C’è un momento, camminando sui selciati della Chora di Andros, in cui lo sguardo si ferma di colpo. Tra dimore signorili dalle facciate di marmo e cortili silenziosi, un edificio sembra parlare una lingua diversa — più contemporanea, più internazionale, eppure perfettamente in armonia con lo spazio circostante. È il Museo di Arte Contemporanea, uno degli appuntamenti più inaspettati che si nasconde nella verde isola delle Cicladi.
Una visione nata dall’amore per il territorio
Il 28 luglio 1979, la Fondazione Basil e Elise Goulandris inaugurò nella Chora di Andros il Museo di Arte Contemporanea, in onore della città natale di Basil P. Goulandris. Non si trattò di un gesto formale di mecenatismo culturale, ma di un impegno profondamente personale: restituire qualcosa di sostanziale all’isola che lo aveva visto nascere, creando uno spazio d’arte all’altezza degli standard internazionali, proprio dove nessuno se lo sarebbe aspettato.
Il desiderio dei fondatori era chiaro: un museo piccolo ma perfettamente attrezzato, capace di ospitare mostre di respiro internazionale, senza mai perdere la scala e l’intimità di un edificio isolano.
Un’architettura che dialoga con la roccia
L’architetto Stamos Papadakis ha progettato un edificio di 200 metri quadrati che non si impone sul paesaggio, ma vi si integra. Le sue linee richiamano la tradizione andriota — i volumi bianchi, gli angoli che seguono il rilievo del terreno — mentre all’interno lo spazio si apre con chiarezza e luce, pronto a “dialogare” con opere d’arte di ogni epoca e stile.
Il museo è stato progettato fin dall’inizio con una prospettiva precisa: ospitare e presentare la collezione completa delle opere dello scultore androto Michalis Tobros, una figura indissolubilmente legata all’identità culturale dell’isola.
L’arte come ponte tra tradizione e sguardo contemporaneo
Andros non è soltanto un’isola di sorgenti, gole e mulini ad acqua; è anche un luogo che, storicamente, ha dato i natali a famiglie armatoriali con un profondo senso di responsabilità verso la cultura. Il Museo di Arte Contemporanea si inserisce in questa lunga tradizione di filantropia e mecenatismo che caratterizza la Chora da decenni, una tradizione che si riflette anche nelle dimore signorili, nelle biblioteche, nelle istituzioni dell’isola.

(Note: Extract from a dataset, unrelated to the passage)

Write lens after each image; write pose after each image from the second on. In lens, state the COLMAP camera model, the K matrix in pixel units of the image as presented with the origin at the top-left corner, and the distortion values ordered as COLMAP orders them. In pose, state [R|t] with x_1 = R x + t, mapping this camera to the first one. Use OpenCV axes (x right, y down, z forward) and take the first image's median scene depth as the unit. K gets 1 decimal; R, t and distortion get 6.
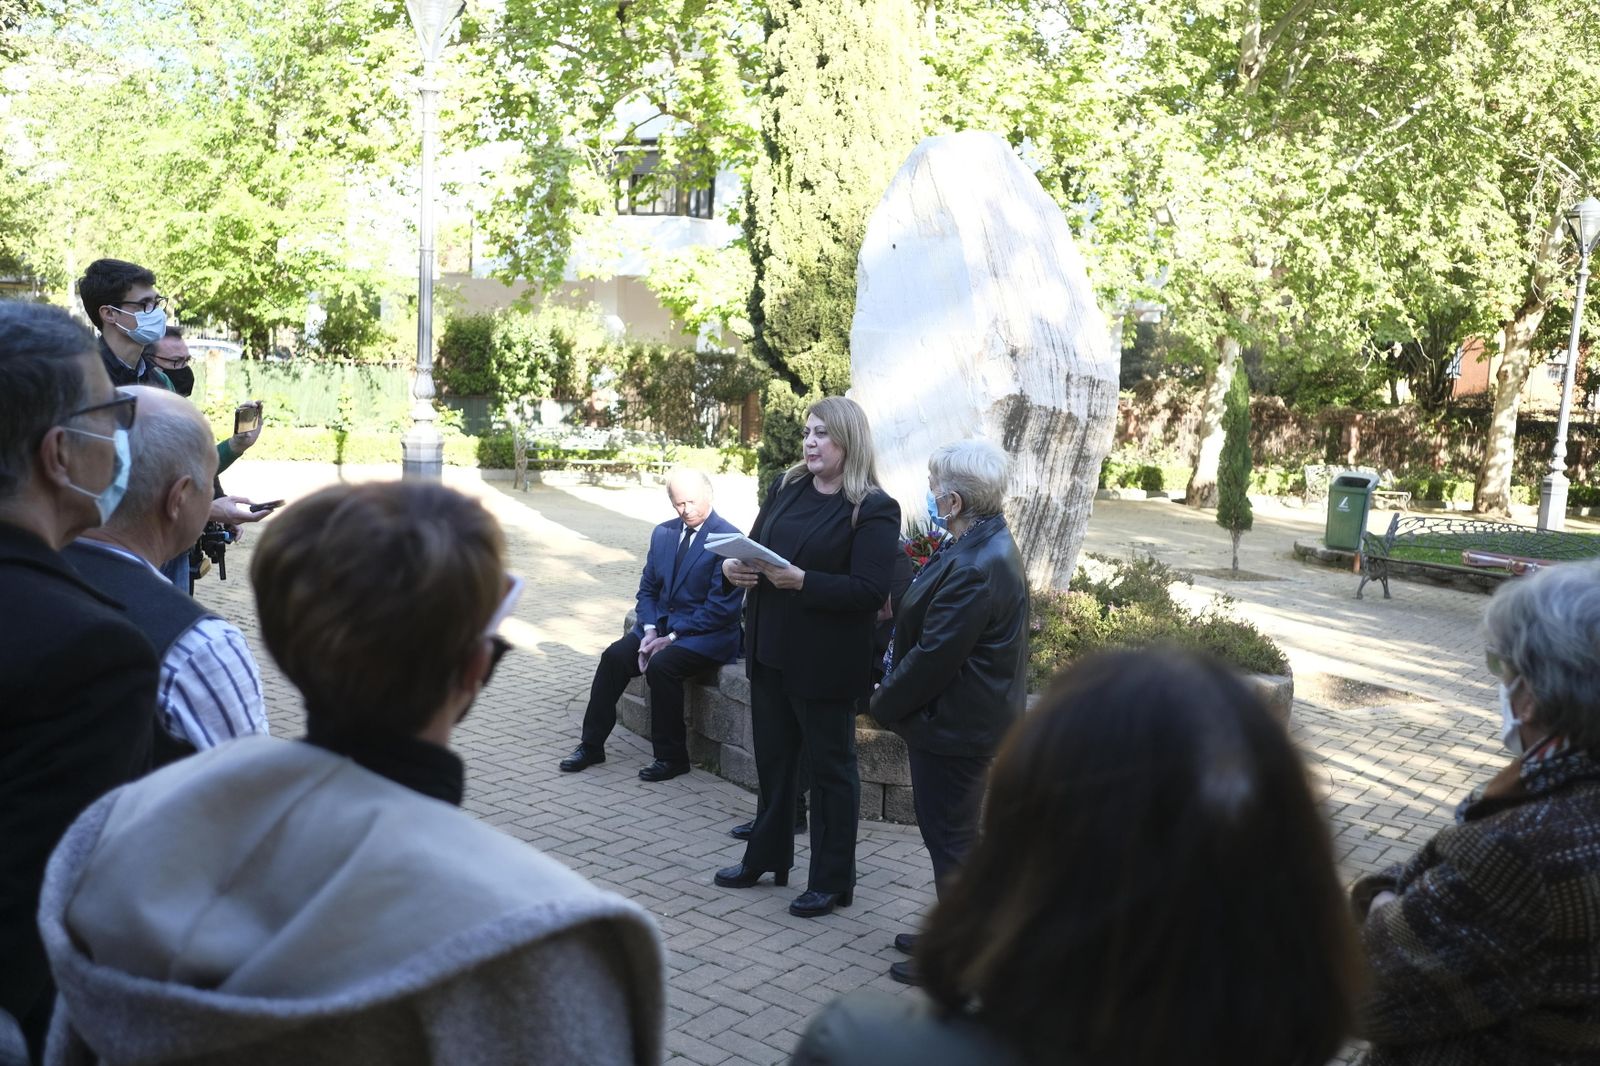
lens RADIAL K [[1453.2, 0, 800.0], [0, 1453.2, 533.0], [0, 0, 1]] dist [-0.076418, 0.256590]
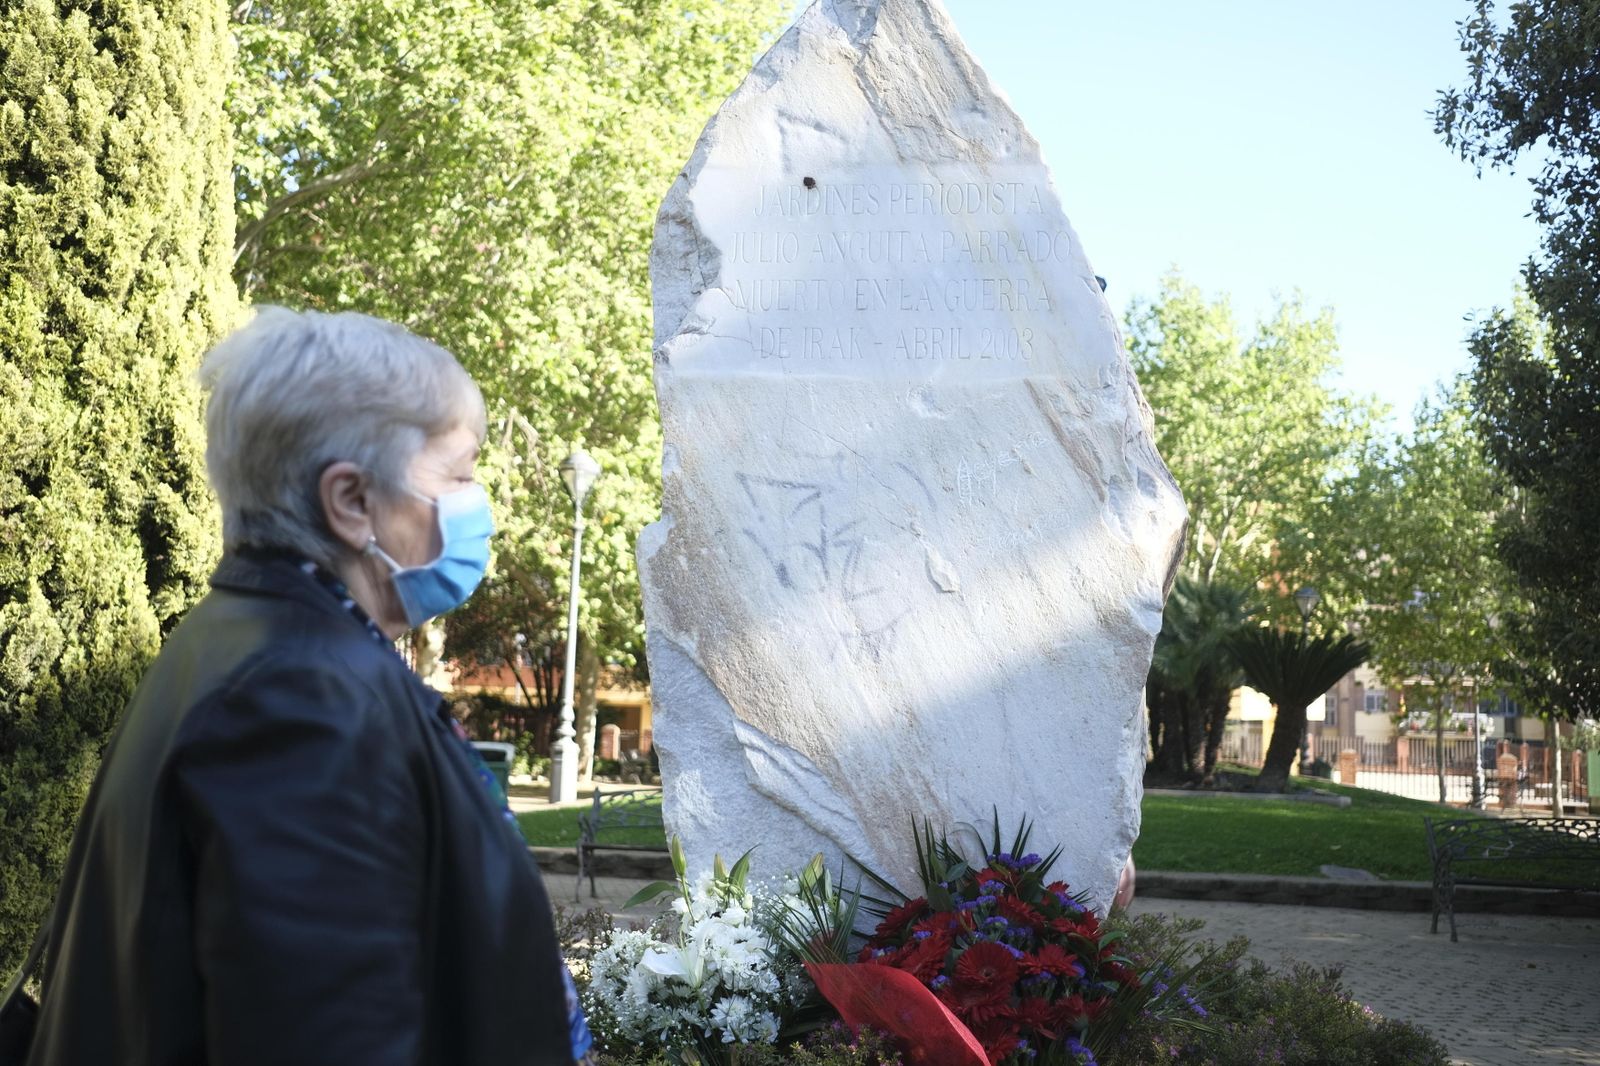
lens RADIAL K [[1453.2, 0, 800.0], [0, 1453.2, 533.0], [0, 0, 1]] dist [-0.076418, 0.256590]
pose [[0.690126, 0.055066, 0.721592, -0.086974], [0.087248, 0.983497, -0.158496, -0.012583], [-0.718411, 0.172340, 0.673932, 0.278433]]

In questo spazio, il visitatore contemporaneo è invitato a vedere l’arte non come qualcosa di distante, ma come naturale estensione della vita di un luogo che ha sempre guardato fuori, verso il mare e il mondo, senza mai perdere le proprie radici.
Una tappa che cambia l’immagine dell’isola
Molti arrivano ad Andros in cerca di sentieri, cascate e platani ombrosi. Pochi si aspettano di trovare qui uno spazio dedicato all’arte contemporanea. Eppure è proprio questo contrasto — il paesaggio verde fuori, la chiarezza dello spazio contemporaneo dentro — a rendere il momento indimenticabile. La Chora, con i suoi edifici neoclassici e le pavimentazioni di marmo, acquista così una dimensione ulteriore: diventa un luogo di dialogo tra ieri e oggi.
Un piccolo museo, quando nasce da un amore autentico per il territorio, può cambiare per sempre il modo in cui lo guardiamo.Tradizione di mecenatismo culturale, Andros
Lasciando la Chora, il tuo sguardo è già cambiato. Andros non è più soltanto acque e sentieri; è anche un luogo dove l’arte ha trovato casa, in silenzio, con discrezione, con la sicurezza di un’isola che sa onorare le proprie radici senza temere il futuro.
Informazioni utili
- Il museo si trova nella Chora (Andros), nel centro storico dell’isola, a breve distanza dalle altre attrazioni della zona.
- Opera stagionalmente, soprattutto nei mesi estivi — è consigliabile verificare orari e giorni di apertura prima della visita.
- Ideale da abbinare a una passeggiata tra le dimore signorili vicine e la biblioteca della Chora, per un quadro completo dell’identità culturale dell’isola.
- Indossate scarpe comode — l’accesso avviene attraverso i vicoli acciottolati della Chora.